Hi All. Just a quick query on what you all think we should do about CICE output. Right now I have a few problems with the CICE output — I dislike the single file per month, I don’t know why we need to have all CICE output stored in ice/OUTPUT/ rather than just ice/ and, finally, it is uncompressed! A quick test with 025deg output indicates that, for monthly output, CICE output is costing us 4 times the MOM output. By individually compressing each file, we could reduce the ice storage by a factor >5 and the total storage by a factor of 2.5. Obviously this is a no-brainer, and we should do it. At the same time we could also consider trimming down the number of files. I would like this from a user point of view, but maybe I am just old-fashioned. It would require us to have a postprocessing script to collate monthly files in (say) annual files. My quick tests today indicated it would only save a few %, and we would have to re-build the cookbook database once we change the file structure. Any thoughts on whether we should do this? Finally, should we automate compression and/or collation of CICE output within payu for future runs?

aidan [3:39 PM] Should look first to see how simple it might be to accomplish the compression part in CICE itself

andy [4:40 PM] OK, yes, let’s see what CICE can do. In the meantime, Aidan, do you have time to attempt a postprocessing script for us to trawl through existing cice files and do a straight compression? I can then test on some of our less important datasets before we set it going for real.

aidan [4:40 PM] I’ll add it to the list (and prioritise!) Can you say EXACTLY what you want done, preferably with an example directory and description of before and after

andy [4:55 PM] No worries. In my testing, I copied a CICE OUTPUT directory to /home/157/amh157/v45/amh157/temp. There I made a parallel directory OUTPUT_PROCESSED, and tested a few of the files with the following command: nccopy -d 5 -7 OUTPUT/iceh.2256-01.nc OUTPUT_PROCESSED/iceh.2256-01.nc Basically, I guess the best strategy is to nccopy every file like that and overwrite the old one??

nichannah commented 5 years ago

@aidanheerdegen do you have any thoughts on what would be good compression defaults to put into the CICE code? Things like deflate level and chunking?

aidanheerdegen commented 5 years ago

I set the default deflate level in mppnccombine to 5

https://github.com/mom-ocean/MOM5/blob/99168b44ab45f4f5b4fa2544a0c3f644f0afb666/src/postprocessing/mppnccombine/mppnccombine.c#L131

Make sure you also default to having shuffle on (gives a few % free compression for no noticeable overhead).

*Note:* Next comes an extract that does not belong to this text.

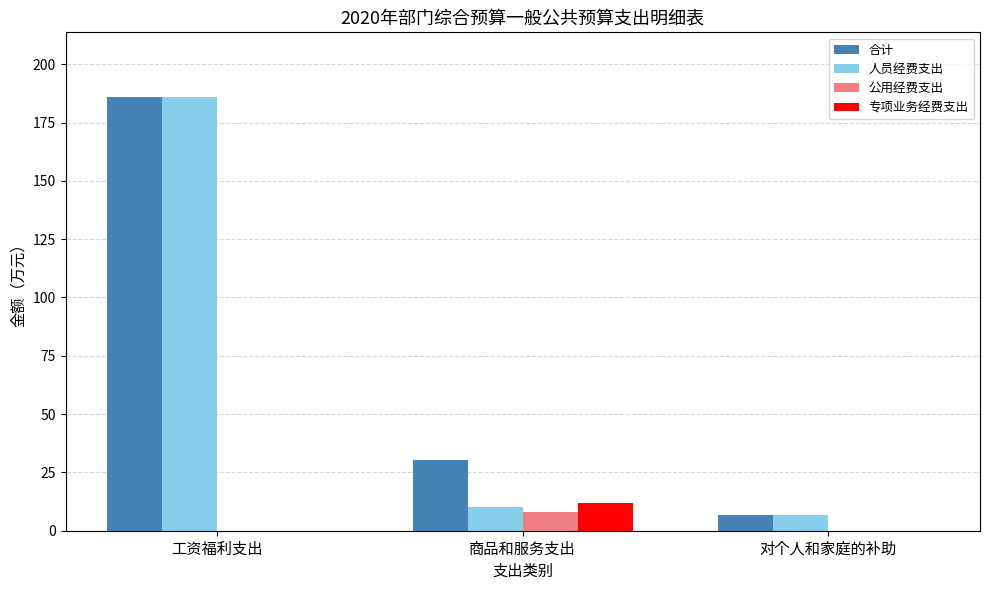

What is the approximate value of 专项业务经费支出 at 商品和服务支出?

11.8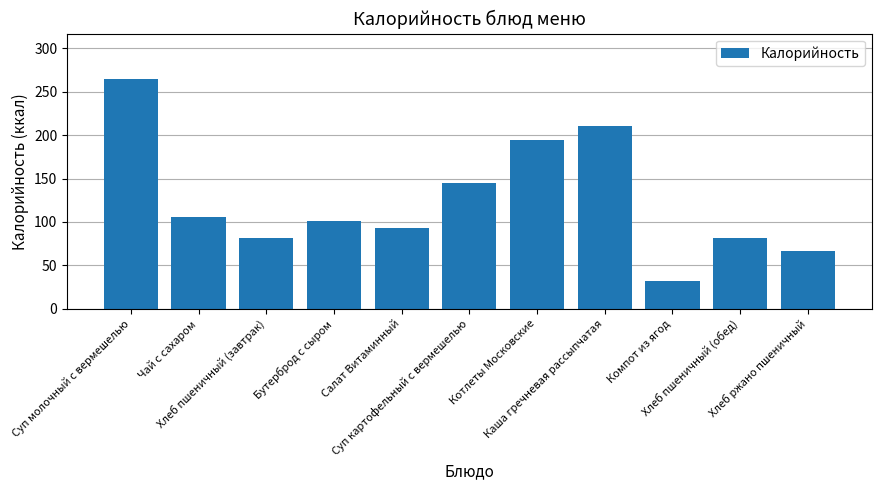

Reading left to right, extract all data points from this chart.

264	106	81	101	93	145	194	211	32	81	67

Chunking is problematic. If you don't do anything the library will choose something. Often it is not great, but whatcha gonna do? For nccompress I tried an algorithm that roughly mimicked the shape of the data given a total chunk size (in bytes)

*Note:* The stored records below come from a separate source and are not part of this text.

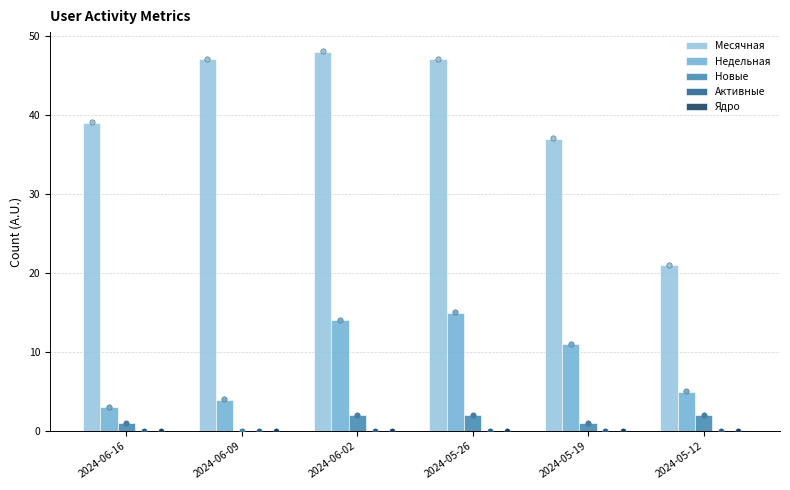

Which series has the largest total across all categories?

Месячная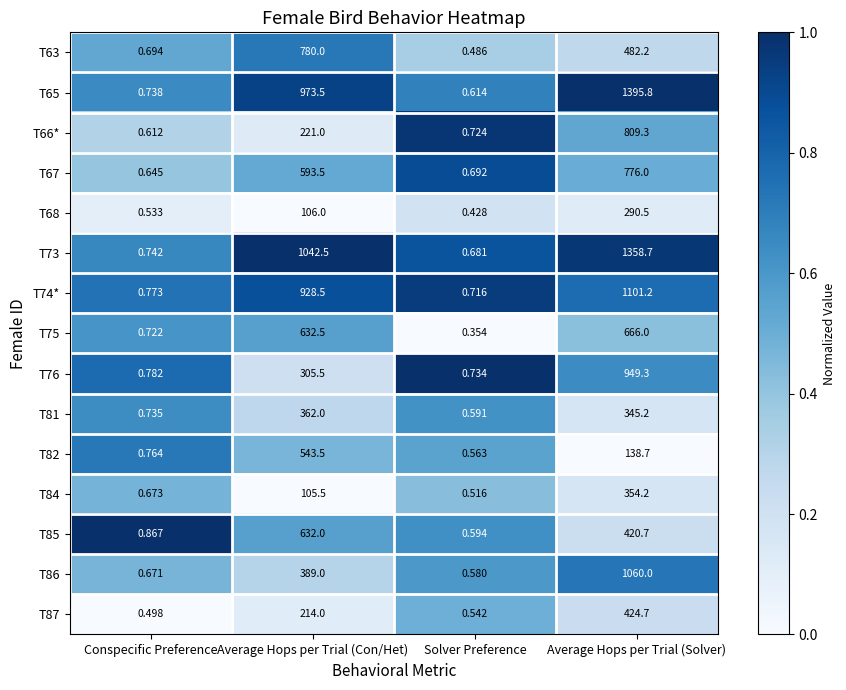

Rank the categories by T73 value from highest to lowest.

Average Hops per Trial (Solver), Average Hops per Trial (Con/Het), Conspecific Preference, Solver Preference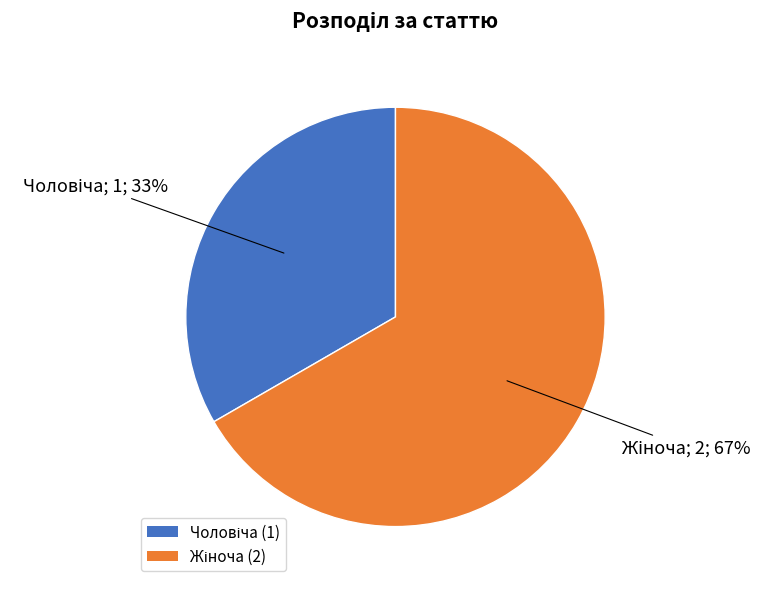

Count the number of slices in the pie.

2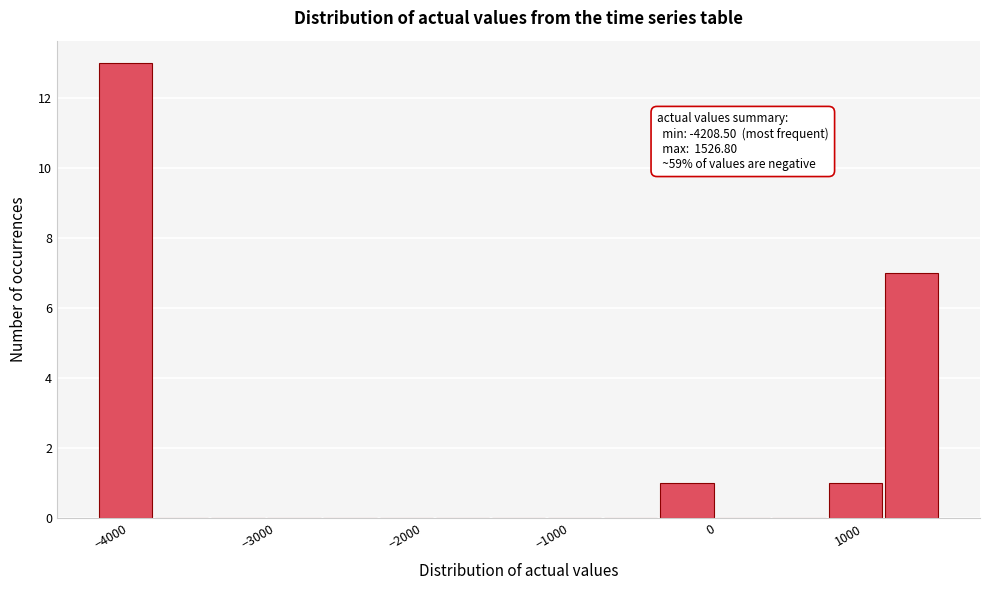

Around what value on the x-axis is the tallest bar? Give the approximate position of its centre, as read against the axis.

-4000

https://github.com/aidanheerdegen/nccompress/blob/master/nc2nc#L87

At this point I'm not sure it is worth the hassle of doing this, as what is a good chunk size can vary so much depending on the access patterns. Ice data is mostly 2D (very thin in depth) and clustered around the top and bottom, so maybe it is sufficient to not chunk depth, and ensure the chunking in latitude isn't so large that you read in a lot of unnecessary data where there is no ice? So a less generalised algorithm where longitude isn't chunked either, and just chunk latitude so chunk sizes stay below something reasonable but not tiny (so 1-4Mb < chunk size < 20Mb ?). Might need to do a little bit of testing to tune that

aidanheerdegen commented 5 years ago

In the chunk_shape_nD routine I have a default chunkSize of 4K. I now think this is way too low.

nichannah commented 5 years ago

To do this I'll need to switch CICE to netcdf4, it's probably long overdue anyway.

aidanheerdegen commented 5 years ago

Should be API compatible? So just a flag at file creation time .. no?